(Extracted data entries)
===============

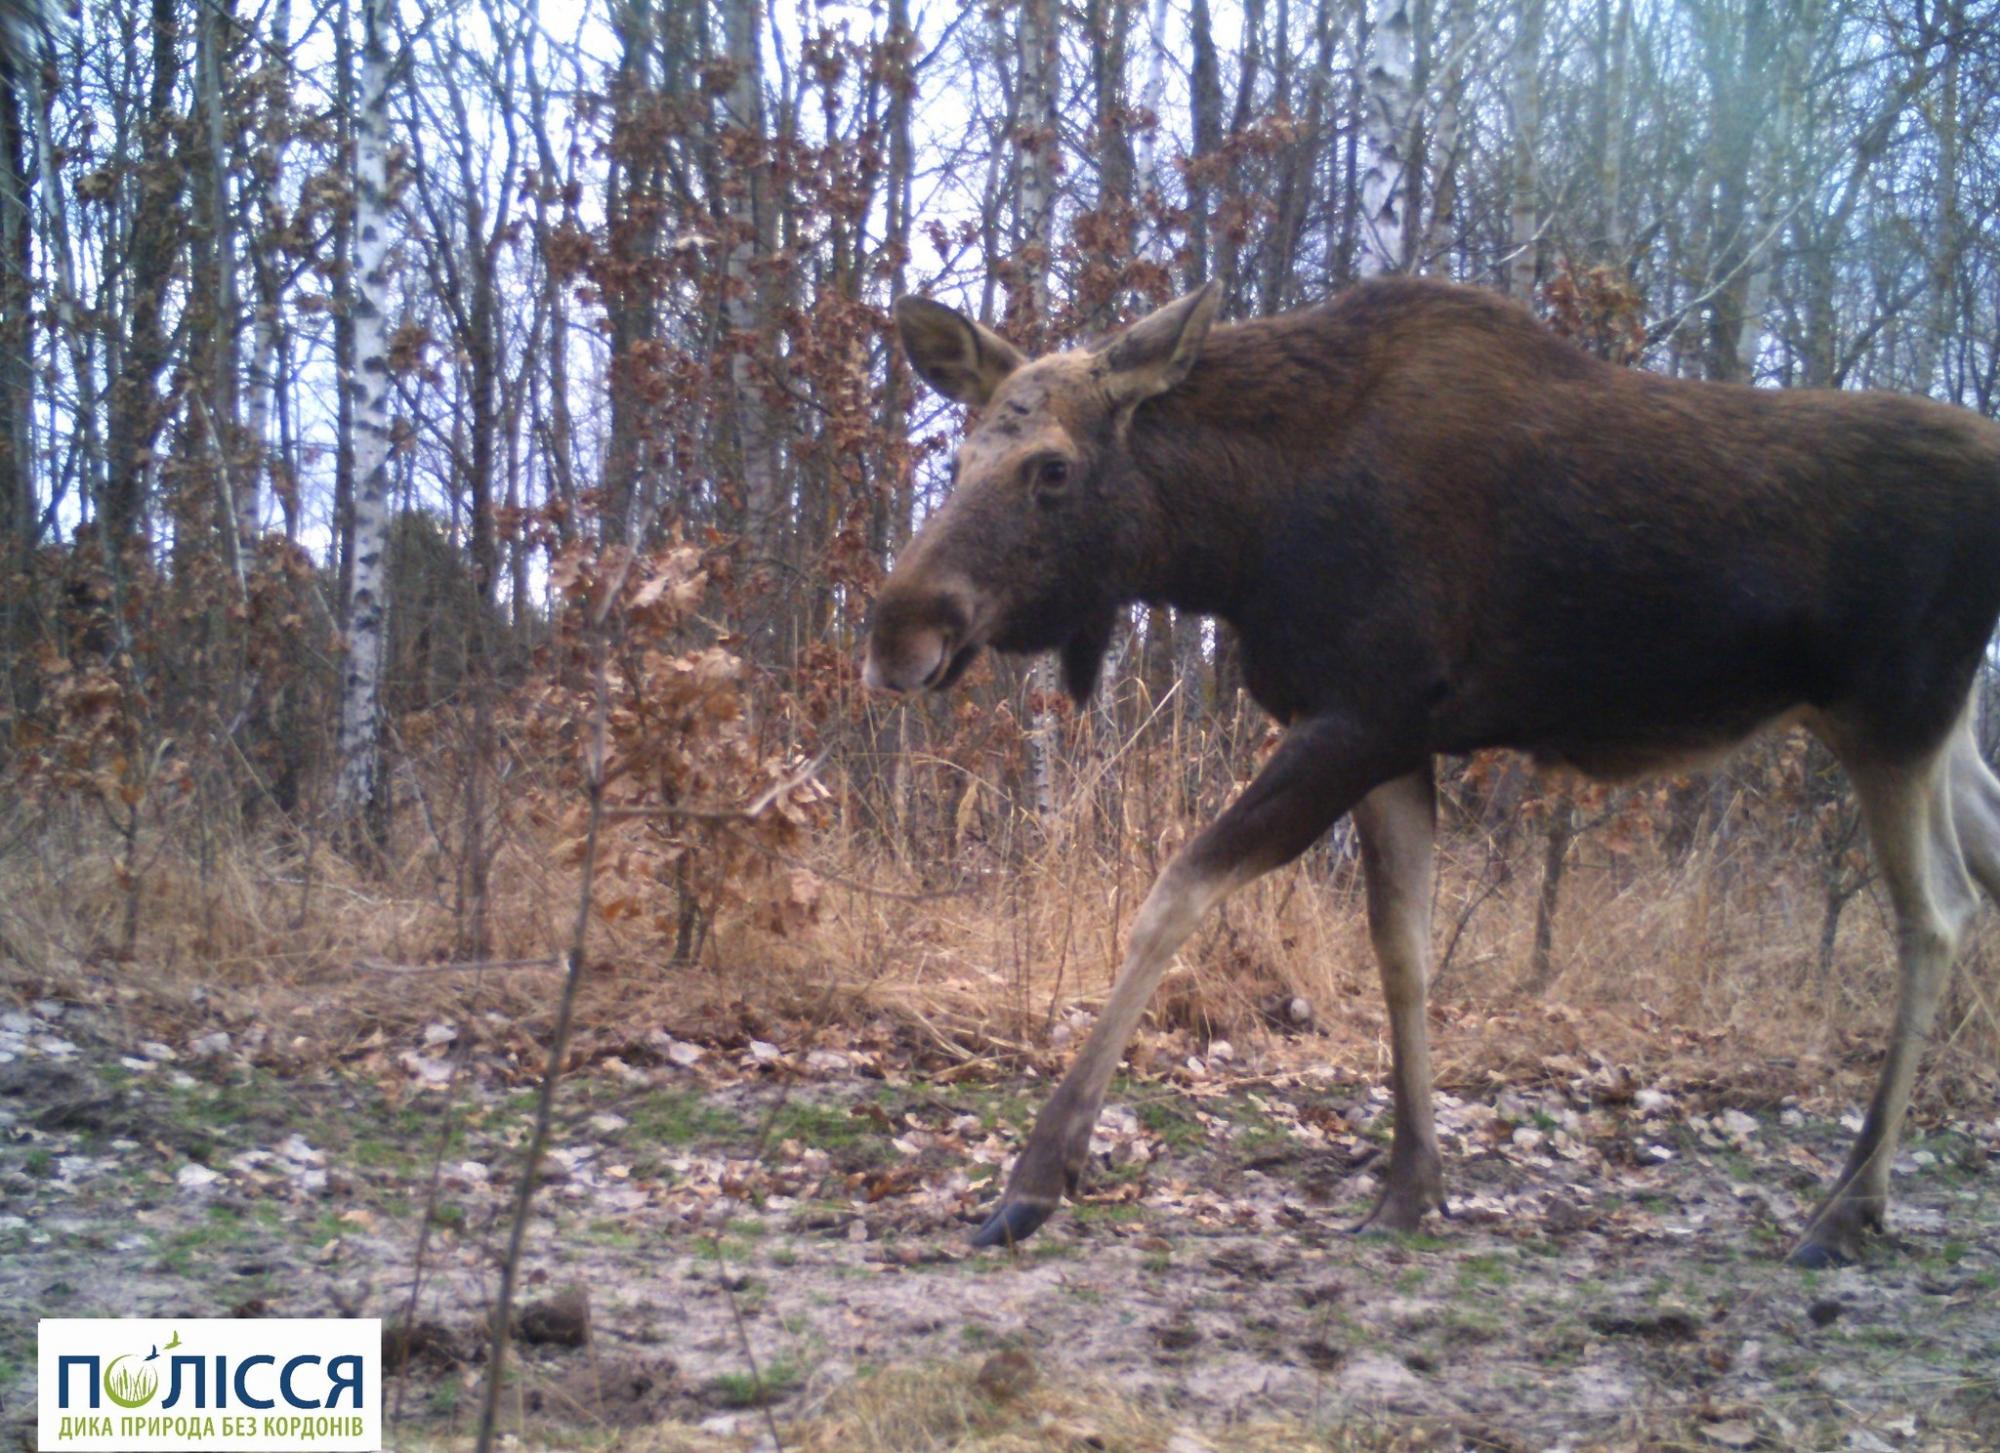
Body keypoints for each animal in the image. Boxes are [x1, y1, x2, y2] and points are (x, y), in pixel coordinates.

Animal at [868, 276, 2000, 1272]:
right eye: (960, 453)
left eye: (1052, 469)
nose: (896, 629)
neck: (1238, 533)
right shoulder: (1391, 738)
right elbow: (1402, 948)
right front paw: (1412, 1185)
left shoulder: (1358, 714)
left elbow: (1173, 895)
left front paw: (1035, 1177)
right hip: (1939, 728)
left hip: (1891, 712)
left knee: (1936, 913)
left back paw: (1844, 1209)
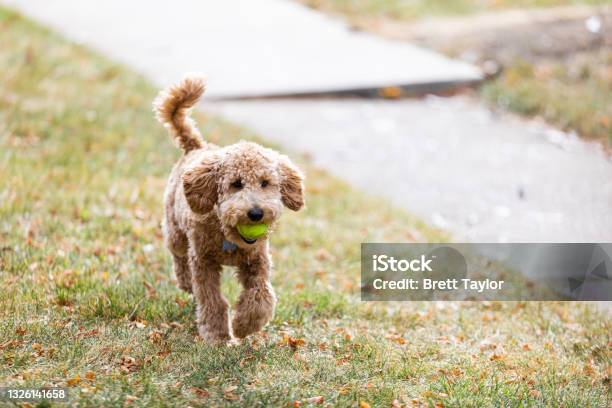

===============

(Task)
Whenever a line of the records holds the string "right", pick it out and copy it.

(Response)
right eye: (960, 453)
right shoulder: (1391, 738)
right elbow: (1402, 948)
right front paw: (1412, 1185)
right hip: (1939, 728)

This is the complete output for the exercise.